SOURCE PASSAGE.
((

At a press conference in Dublin, he said all-party support for the programme of austerity would boost the plan.
“I find it very important for Ireland and for its people in the first place that a broad cross-party consensus could develop on the necessary measures of fiscal consolidation and structural reforms.
“That’s the best way to avoid any further costs for the people and overcome the crisis rather sooner than later,” he said.
Rehn, who held two hours of talks with Ireland’s Finance Minister Brian Lenihan, said it was “essential” the correction plan was frontloaded if Ireland were to bring its deficit down below the eurozone target of three percent of GDP by 2014.
Lenihan has already announced that the December 7 budget will start the adjustment with six billion euros in spending cuts and tax increases aimed at slashing the deficit to between 9.25 and 9.5 percent of GDP next year, down from its current level of 32 percent.
Ireland was the first eurozone member nation to slide into recession in 2008, its economy hit hard by the global financial crisis, a property meltdown and soaring unemployment.
As a result of the property bubble collapse that has so far seen house prices plunge more than 50 percent, the balance sheets of the country’s banks have been blitzed and they will need a bailout that the government estimates will cost 45.7 billion euros.

))

Return the passage on Ireland's austerity plan word for word, in full. The listing that follows the passage comes from a separate source.

DATA EXCERPT.
((

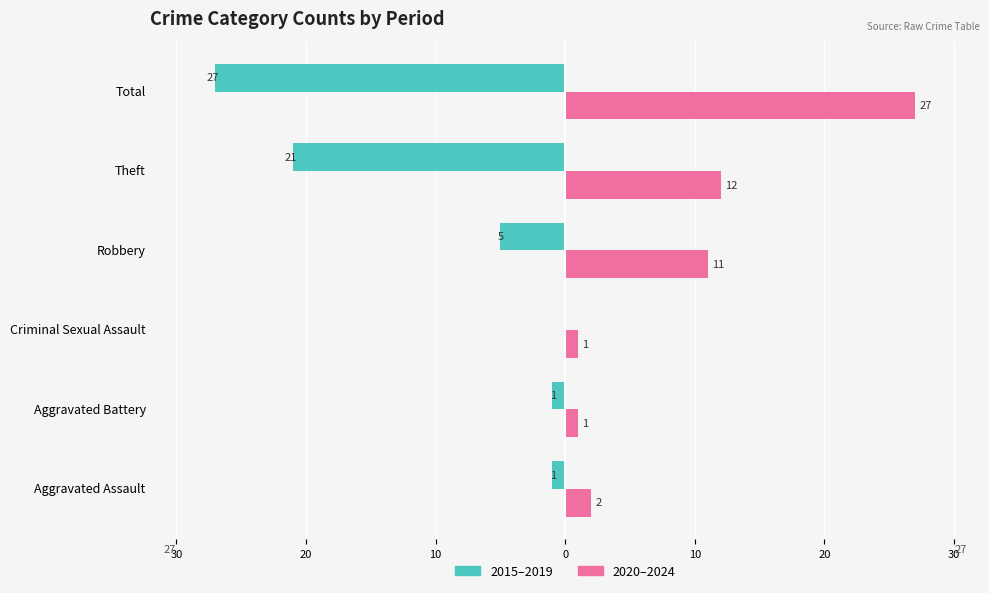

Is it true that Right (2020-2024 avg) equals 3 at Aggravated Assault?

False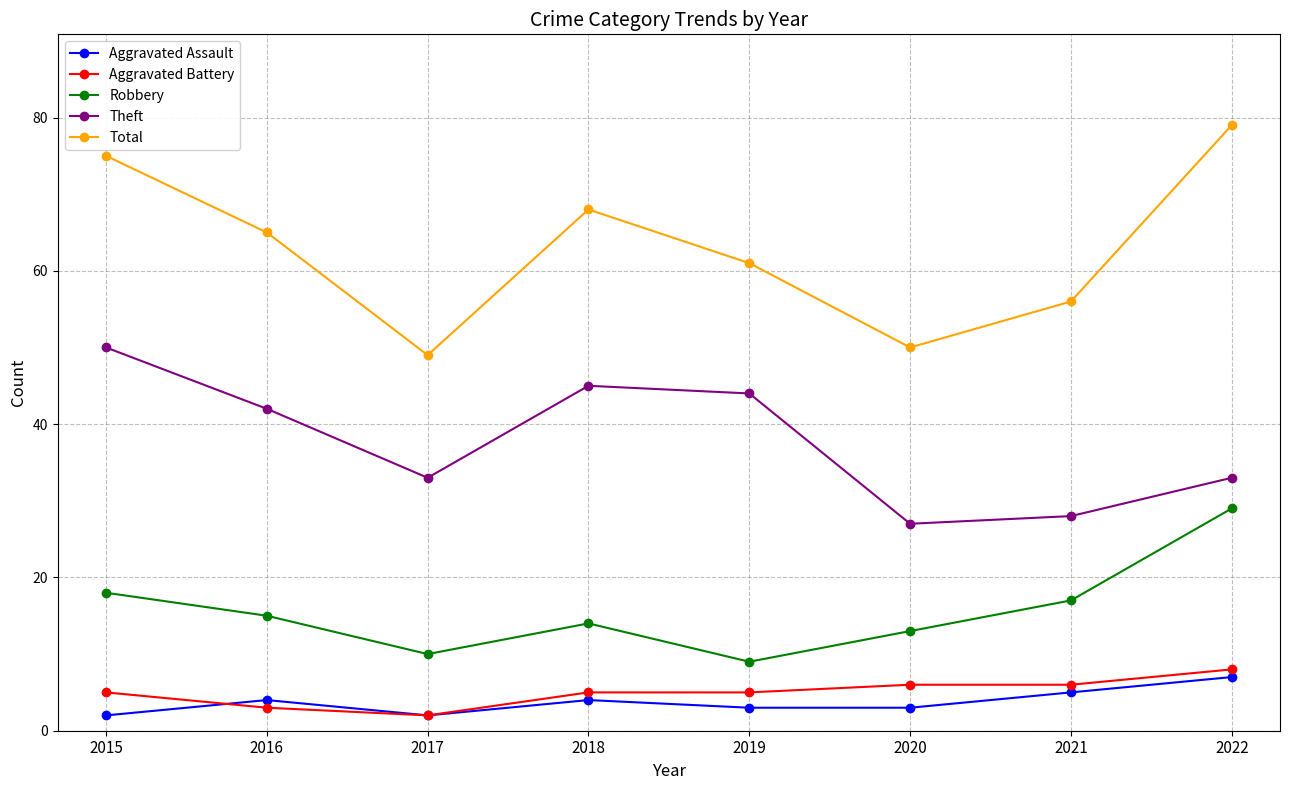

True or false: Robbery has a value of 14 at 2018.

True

))

ANSWER BOX.
At a press conference in Dublin, he said all-party support for the programme of austerity would boost the plan.
“I find it very important for Ireland and for its people in the first place that a broad cross-party consensus could develop on the necessary measures of fiscal consolidation and structural reforms.
“That’s the best way to avoid any further costs for the people and overcome the crisis rather sooner than later,” he said.
Rehn, who held two hours of talks with Ireland’s Finance Minister Brian Lenihan, said it was “essential” the correction plan was frontloaded if Ireland were to bring its deficit down below the eurozone target of three percent of GDP by 2014.
Lenihan has already announced that the December 7 budget will start the adjustment with six billion euros in spending cuts and tax increases aimed at slashing the deficit to between 9.25 and 9.5 percent of GDP next year, down from its current level of 32 percent.
Ireland was the first eurozone member nation to slide into recession in 2008, its economy hit hard by the global financial crisis, a property meltdown and soaring unemployment.
As a result of the property bubble collapse that has so far seen house prices plunge more than 50 percent, the balance sheets of the country’s banks have been blitzed and they will need a bailout that the government estimates will cost 45.7 billion euros.